Following the inauguration of the restored Wakalet el-Geddawy caravansary in Esna with the Minister of Tourism and Antiquities, Ambassador Cohen met with alumni of U.S. government-sponsored exchange programs who are building connections between Egyptians and Americans and positively impacting their communities through local projects.

Ambassador Cohen also visited the Medinat Habu and Luxor Temple complexes. The U.S. Government contributed $9.6 million in support of cultural heritage projects at Medinat Habu since 2015, including a current $6 million USAID grant to develop the site as an open-air museum. This work is programmed through the University of Chicago, active in Luxor since 1924.

In Luxor Governate, the U.S. Government, through USAID, has invested $17 million in funding via the University of Chicago to conserve sites, promote access and tourism, and establish an archeological field school in cooperation with the Ministry of Tourism and Antiquities.
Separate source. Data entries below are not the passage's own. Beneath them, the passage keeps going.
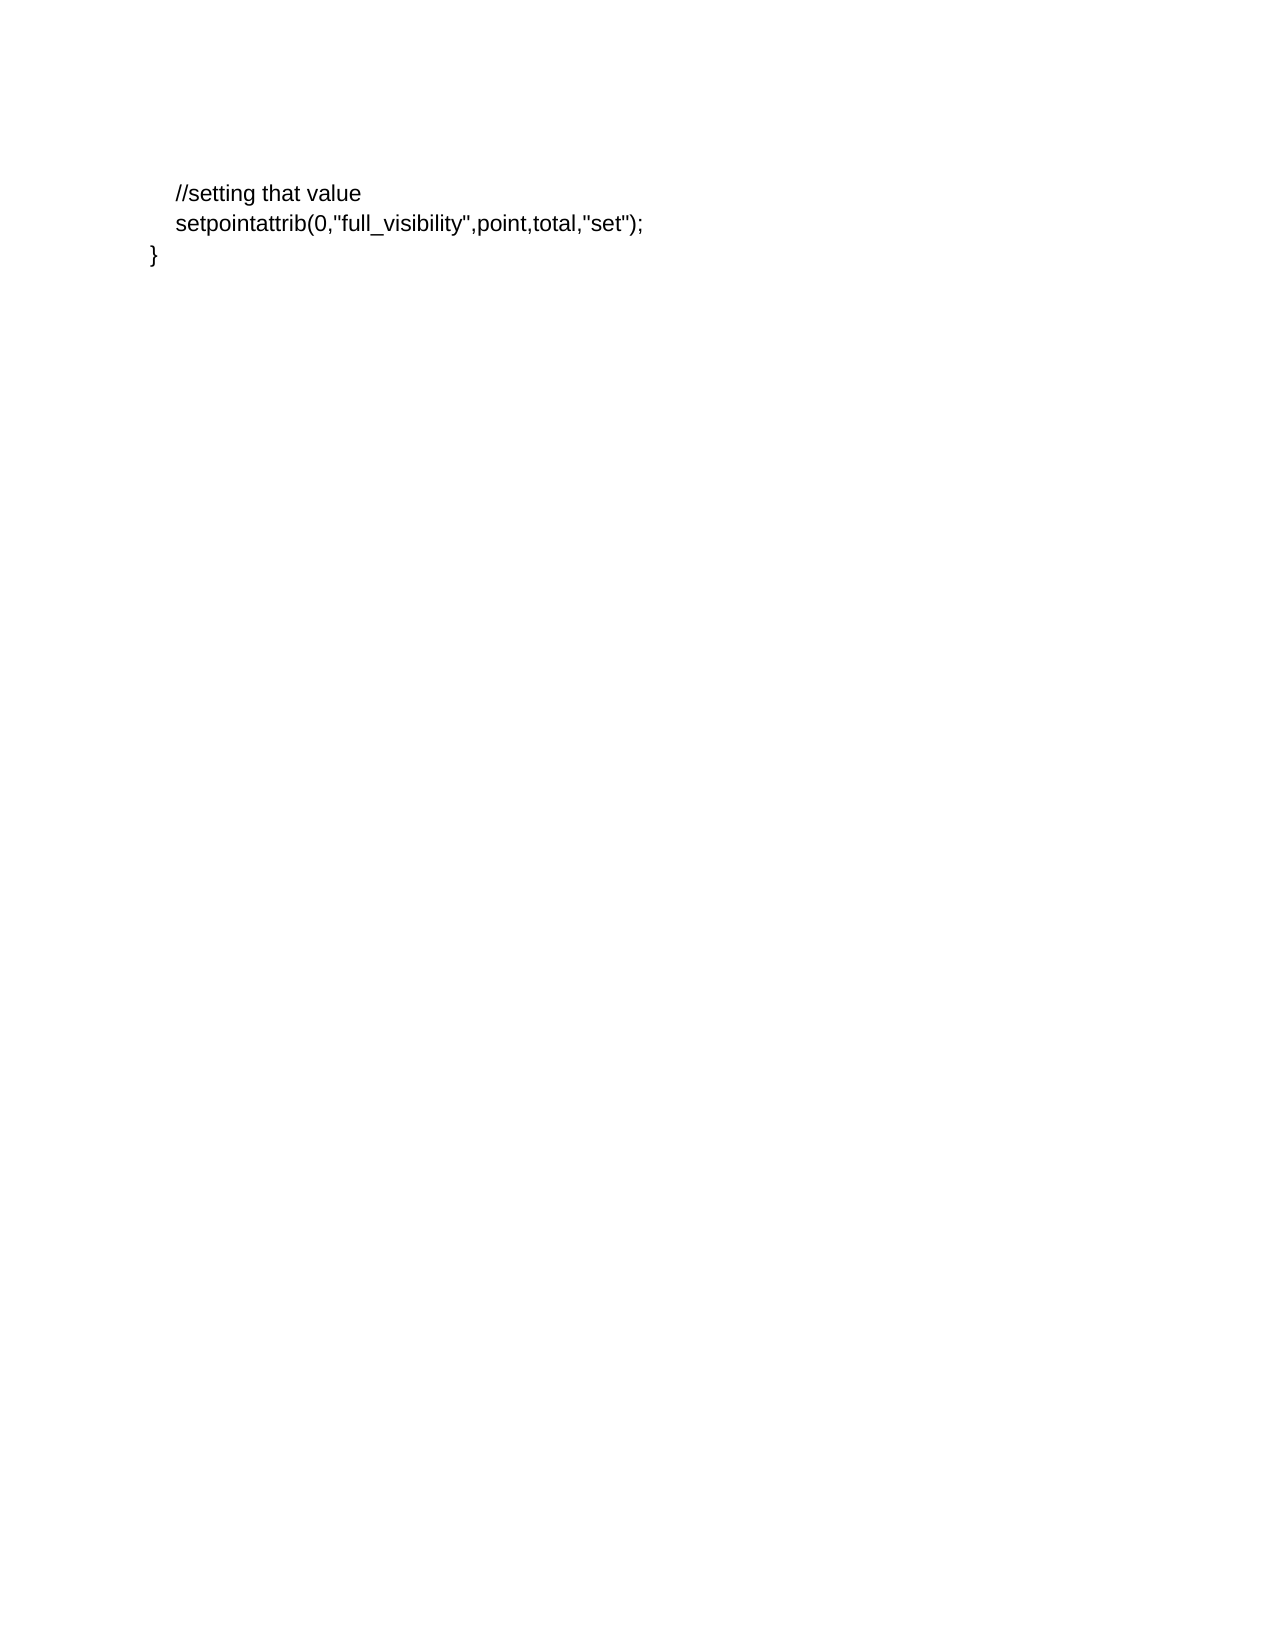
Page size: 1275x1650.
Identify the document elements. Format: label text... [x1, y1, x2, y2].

text //setting that value [150, 180, 1125, 207]
text setpointattrib(0,"full_visibility",point,total,"set"); [150, 210, 1125, 237]
text } [150, 241, 1125, 267]
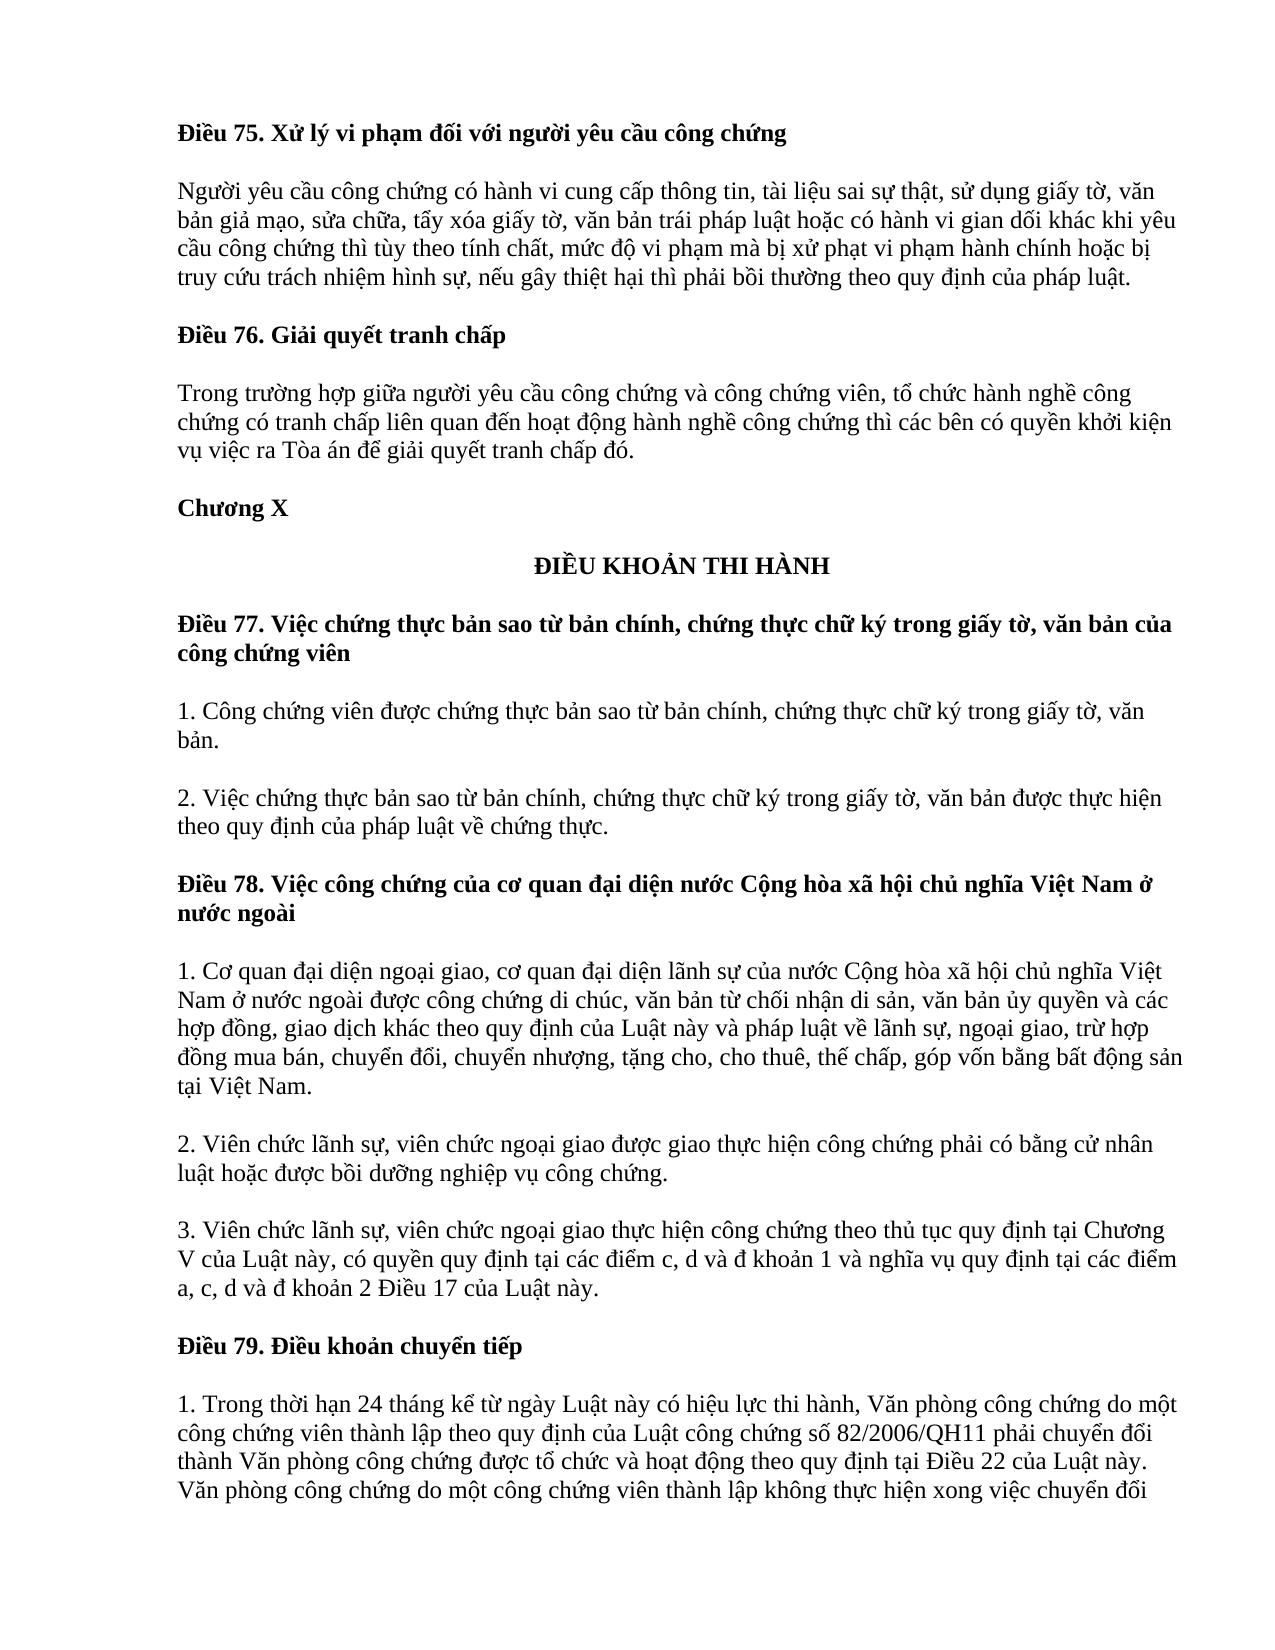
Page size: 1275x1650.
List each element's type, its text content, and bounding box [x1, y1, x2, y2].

text Điều 76. Giải quyết tranh chấp [177, 320, 1186, 349]
text 1. Công chứng viên được chứng thực bản sao từ bản chính, chứng thực chữ ký trong giấy tờ, văn bản. [177, 696, 1186, 753]
text Người yêu cầu công chứng có hành vi cung cấp thông tin, tài liệu sai sự thật, sử dụng giấy tờ, văn bản giả mạo, sửa chữa, tẩy xóa giấy tờ, văn bản trái pháp luật hoặc có hành vi gian dối khác khi yêu cầu công chứng thì tùy theo tính chất, mức độ vi phạm mà bị xử phạt vi phạm hành chính hoặc bị truy cứu trách nhiệm hình sự, nếu gây thiệt hại thì phải bồi thường theo quy định của pháp luật. [177, 176, 1186, 291]
text 2. Việc chứng thực bản sao từ bản chính, chứng thực chữ ký trong giấy tờ, văn bản được thực hiện theo quy định của pháp luật về chứng thực. [177, 783, 1186, 840]
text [177, 1389, 1186, 1504]
text 3. Viên chức lãnh sự, viên chức ngoại giao thực hiện công chứng theo thủ tục quy định tại Chương V của Luật này, có quyền quy định tại các điểm c, d và đ khoản 1 và nghĩa vụ quy định tại các điểm a, c, d và đ khoản 2 Điều 17 của Luật này. [177, 1216, 1186, 1302]
text Điều 75. Xử lý vi phạm đối với người yêu cầu công chứng [177, 118, 469, 147]
text Điều 79. Điều khoản chuyển tiếp [177, 1331, 1186, 1360]
text 2. Viên chức lãnh sự, viên chức ngoại giao được giao thực hiện công chứng phải có bằng cử nhân luật hoặc được bồi dưỡng nghiệp vụ công chứng. [177, 1129, 1186, 1186]
text Điều 78. Việc công chứng của cơ quan đại diện nước Cộng hòa xã hội chủ nghĩa Việt Nam ở nước ngoài [177, 869, 1186, 927]
text ĐIỀU KHOẢN THI HÀNH [177, 551, 1186, 580]
text Điều 77. Việc chứng thực bản sao từ bản chính, chứng thực chữ ký trong giấy tờ, văn bản của công chứng viên [177, 609, 1186, 667]
text 1. Cơ quan đại diện ngoại giao, cơ quan đại diện lãnh sự của nước Cộng hòa xã hội chủ nghĩa Việt Nam ở nước ngoài được công chứng di chúc, văn bản từ chối nhận di sản, văn bản ủy quyền và các hợp đồng, giao dịch khác theo quy định của Luật này và pháp luật về lãnh sự, ngoại giao, trừ hợp đồng mua bán, chuyển đổi, chuyển nhượng, tặng cho, cho thuê, thế chấp, góp vốn bằng bất động sản tại Việt Nam. [177, 956, 1186, 1100]
text Trong trường hợp giữa người yêu cầu công chứng và công chứng viên, tổ chức hành nghề công chứng có tranh chấp liên quan đến hoạt động hành nghề công chứng thì các bên có quyền khởi kiện vụ việc ra Tòa án để giải quyết tranh chấp đó. [177, 378, 1186, 464]
text Chương X [177, 493, 1186, 522]
text Điều 75. Xử lý vi phạm đối với người yêu cầu công chứng [502, 118, 1186, 147]
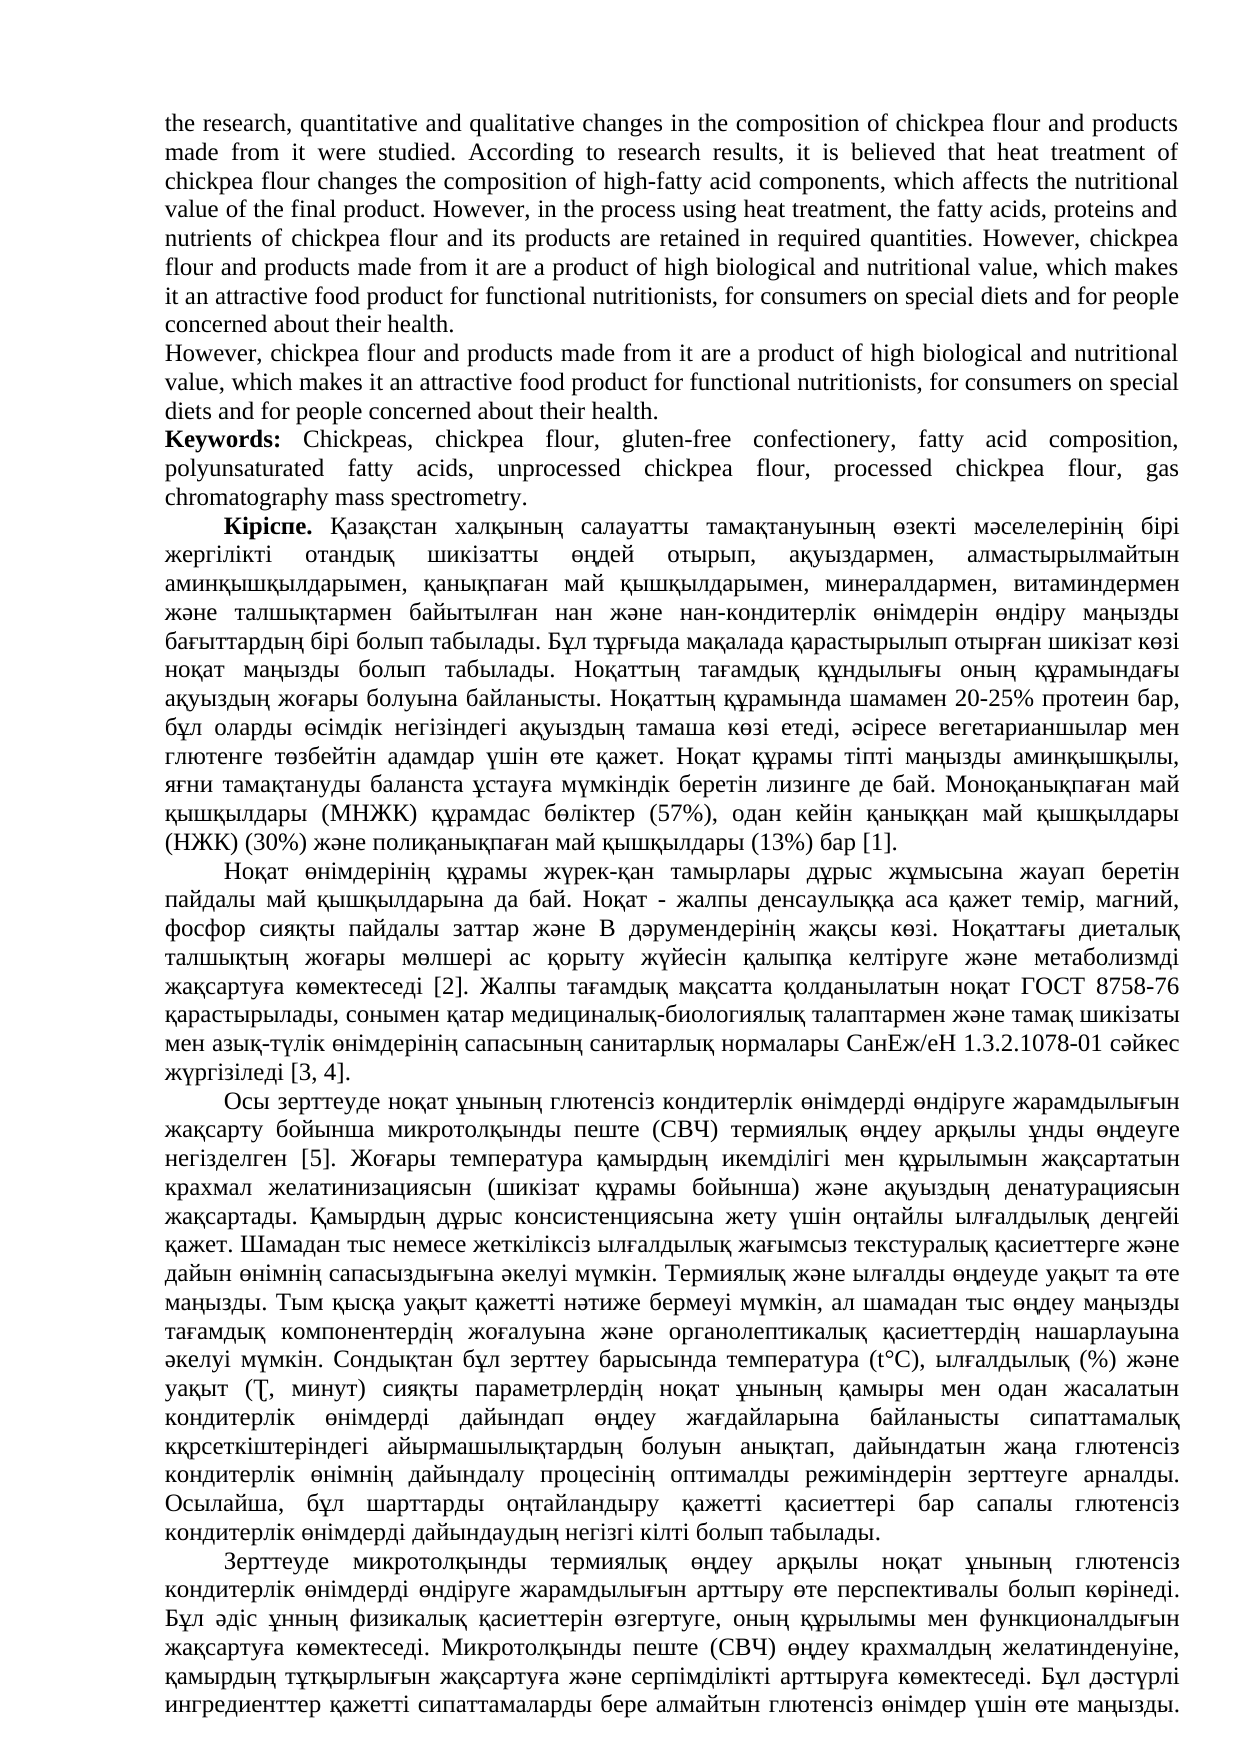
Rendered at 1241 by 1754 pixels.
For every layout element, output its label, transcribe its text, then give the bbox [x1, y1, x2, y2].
The Medinat Habu and Luxor complexes, and dozens of monuments on both banks of the Nile have also benefited from groundwater lowering systems that were installed over a decade ago.  The U.S. government contributed $15 million toward the construction of these systems, which continue to protect some of Egypt’s most important monuments.

Over the past 25 years, the U.S. government has invested more than $102 million to preserve and protect more than 85 cultural sites in Egypt.  This investment is part of the $30 billion the American people have contributed, since 1978, to support Egypt’s economic development.